Data records:
• • • • •
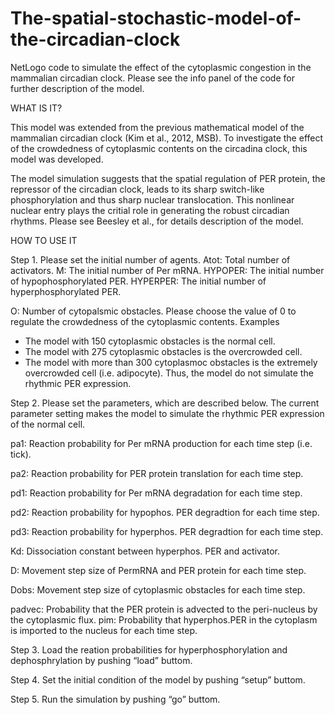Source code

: # The-spatial-stochastic-model-of-the-circadian-clock
NetLogo code to simulate the effect of the cytoplasmic congestion in the mammalian circadian clock. Please see the info panel of the code for further description of the model.

WHAT IS IT?

This model was extended from the previous mathematical model of the mammalian circadian clock (Kim et al., 2012, MSB). To investigate the effect of the crowdedness of cytoplasmic contents on the circadina clock, this model was developed.

The model simulation suggests that the spatial regulation of PER protein, the repressor of the circadian clock, leads to its sharp switch-like phosphorylation and thus sharp nuclear translocation. This nonlinear nuclear entry plays the critial role in generating the robust circadian rhythms. Please see Beesley et al., for details description of the model.

HOW TO USE IT

Step 1. Please set the initial number of agents.
Atot: Total number of activators.
M: The initial number of Per mRNA.
HYPOPER: The initial number of hypophosphorylated PER.
HYPERPER: The initial number of hyperphosphorylated PER.

O: Number of cytopalsmic obstacles. Please choose the value of 0 to regulate the crowdedness of the cytoplasmic contents. 
Examples 
- The model with 150 cytoplasmic obstacles is the normal cell. 
- The model with 275 cytoplasmic obstacles is the overcrowded cell. 
- The model with more than 300 cytoplasmoc obstacles is the extremely overcrowded cell (i.e. adipocyte). Thus, the model do not simulate the rhythmic PER expression.

Step 2. Please set the parameters, which are described below. The current parameter setting makes the model to simulate the rhythmic PER expression of the normal cell.

pa1: Reaction probability for Per mRNA production for each time step (i.e. tick). 

pa2: Reaction probability for PER protein translation for each time step. 

pd1: Reaction probability for Per mRNA degradation for each time step. 

pd2: Reaction probability for hypophos. PER degradtion for each time step. 

pd3: Reaction probability for hyperphos. PER degradtion for each time step.

Kd: Dissociation constant between hyperphos. PER and activator. 

D: Movement step size of PermRNA and PER protein for each time step. 

Dobs: Movement step size of cytoplasmic obstacles for each time step. 

padvec: Probability that the PER protein is advected to the peri-nucleus by the cytoplasmic flux. 
pim: Probability that hyperphos.PER in the cytoplasm is imported to the nucleus for each time step.

Step 3. Load the reation probabilities for hyperphosphorylation and dephosphrylation by pushing “load” buttom.

Step 4. Set the initial condition of the model by pushing “setup” buttom.

Step 5. Run the simulation by pushing “go” buttom.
• • • • •
▶ [GOAL OF THE EXERCISE] Out of the preceding entries, pull every line containing the string "effect".

▶ [REPLY]
NetLogo code to simulate the effect of the cytoplasmic congestion in the mammalian circadian clock. Please see the info panel of the code for further description of the model.
This model was extended from the previous mathematical model of the mammalian circadian clock (Kim et al., 2012, MSB). To investigate the effect of the crowdedness of cytoplasmic contents on the circadina clock, this model was developed.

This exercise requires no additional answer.